Two guest artists of note. David Collings, who had played Vorus in Revenge of the Cybermen as well as Poul in Robots of Death, portrays Mawdryn. This is his last appearance in the programme to date. Playing the headmaster of the school is Angus MacKay, who had been the original Borusa in The Deadly Assassin.
Episode endings are:
  1. As the Doctor struggles to open an alien device, Turlough creeps up behind him with a large stone - ready to bash his head in...
  2. Tegan, Nyssa and the Brigadier enter the TARDIS to find that the man they thought was the Doctor is now obviously an alien imposter. They see him in his natural form - with brain exposed...
  3. The Kastrons surround the Doctor and his companions, and he tells them that to do what they want will mean the end of him as a Time Lord...
  4. The Brigadiers are back in their own time zones, and Turlough has joined them on their travels.

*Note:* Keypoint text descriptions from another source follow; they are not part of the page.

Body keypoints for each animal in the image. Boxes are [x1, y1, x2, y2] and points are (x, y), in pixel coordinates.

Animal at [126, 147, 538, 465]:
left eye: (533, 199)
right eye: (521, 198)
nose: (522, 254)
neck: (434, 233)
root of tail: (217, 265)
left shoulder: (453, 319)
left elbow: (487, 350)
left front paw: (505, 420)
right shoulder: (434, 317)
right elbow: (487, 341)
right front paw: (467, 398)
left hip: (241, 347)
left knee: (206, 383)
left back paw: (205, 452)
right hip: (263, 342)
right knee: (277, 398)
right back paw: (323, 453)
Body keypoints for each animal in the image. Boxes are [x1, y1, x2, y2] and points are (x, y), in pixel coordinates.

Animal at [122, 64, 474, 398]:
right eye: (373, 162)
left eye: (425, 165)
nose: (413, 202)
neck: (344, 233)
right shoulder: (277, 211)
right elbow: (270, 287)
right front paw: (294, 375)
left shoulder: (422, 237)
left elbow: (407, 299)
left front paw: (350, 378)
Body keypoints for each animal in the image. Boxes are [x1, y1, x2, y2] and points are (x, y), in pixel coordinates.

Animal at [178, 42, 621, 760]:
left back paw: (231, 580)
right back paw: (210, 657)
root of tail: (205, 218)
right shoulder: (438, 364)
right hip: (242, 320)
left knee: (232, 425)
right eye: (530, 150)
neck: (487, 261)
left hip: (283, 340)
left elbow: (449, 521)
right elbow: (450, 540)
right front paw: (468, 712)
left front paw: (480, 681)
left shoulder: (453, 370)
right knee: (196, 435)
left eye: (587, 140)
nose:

On the TARDIS scanner, they see the alien ship explode.

Overall, a story that is quite low in incident, actually. Much of the plot revolves around characters trying to work out the two different time periods, which can be a little confusing on initial viewing. Turlough is at least a different kind of companion, and it is nice to see the two returning characters / actors.
Things you might like to know:
  • It is stated that Benton left UNIT to sell second hand cars - something else that doesn't feel quite right. Harry Sullivan is at Porton Down, possibly creating biological weapons? The production team actually toyed with bringing Harry back for this story, before settling on the Brigadier - so Courtney was really third choice.
  • The school doctor - Runciman - is played by someone who has also appeared in the programme before. Roger Hammond had played Francis Bacon on the Space-Time Visualiser way back in The Chase.
  • A nice selection of vintage clips as the Brigadier's memory clears - of the first four Doctors plus Yeti, Cybermen, Zygons, K1 robot, Axons and a Dalek. Remember, there were no VHS releases at this time, so this stuff was like gold dust.
  • The Doctor contemplates reversing the polarity of the neutron flow. It is an anniversary story after all, though the full line is heard more during Davison's tenure than it was in Pertwee's.
  • Talking of Pertwee, the Blinovitch Limitation Theory gets a mention.
  • And Mawdryn wears Tom Baker's burgundy coat from Season 18.
  • I've used the name "Kastrons" in the synopsis above. This is in the script - but on screen they are simply referred to as "mutants".
  • The character of Turlough appears to be based somewhat on Steerpike, from Mervyn Peake's Titus Groan and Gormenghast novels. He was originally going to be introduced in Pat Mills' abandoned story Song of the Space Whale.
  • Mark Strickson had to dye his blond hair a reddish tint, as JNT wanted to differentiate him visually from Peter Davison.
  • The two girls who play the younger Tegan and Nyssa don't get a credit on screen, despite having a line each. Lucy Benjamin (mini-Nyssa) went on to fame in Eastenders, whilst mini-Tegan, Sian Pattinson, went on to become a fashion journalist.
  • You can visit the location for this story - Trent Park near Cockfosters, in North London. You and a friend can recreate the rock / head bashing climax to Episode One by the foot of the obelisk.
  • Ex-producer Graham Williams created the Guardians. He had no idea they had been brought back until someone asked him about the Trilogy at a convention.

1 comment:

  1. If "William Russell" was unavailable to reprise his role as "Ian Chesterton" in this story then why didn't they just simply get "Jacqueline Hill" to reprise her roll as "Barbara Wright" instead, after all her character's occupation was that of a "History Teacher" and I assume that boys boarding schools do hire teachers of both genders both then and now, not to mention the fact that "Jacqueline Hill" was still alive and well at the time (She passed away on 18th February 1993, 10 years after this story was broadcasted).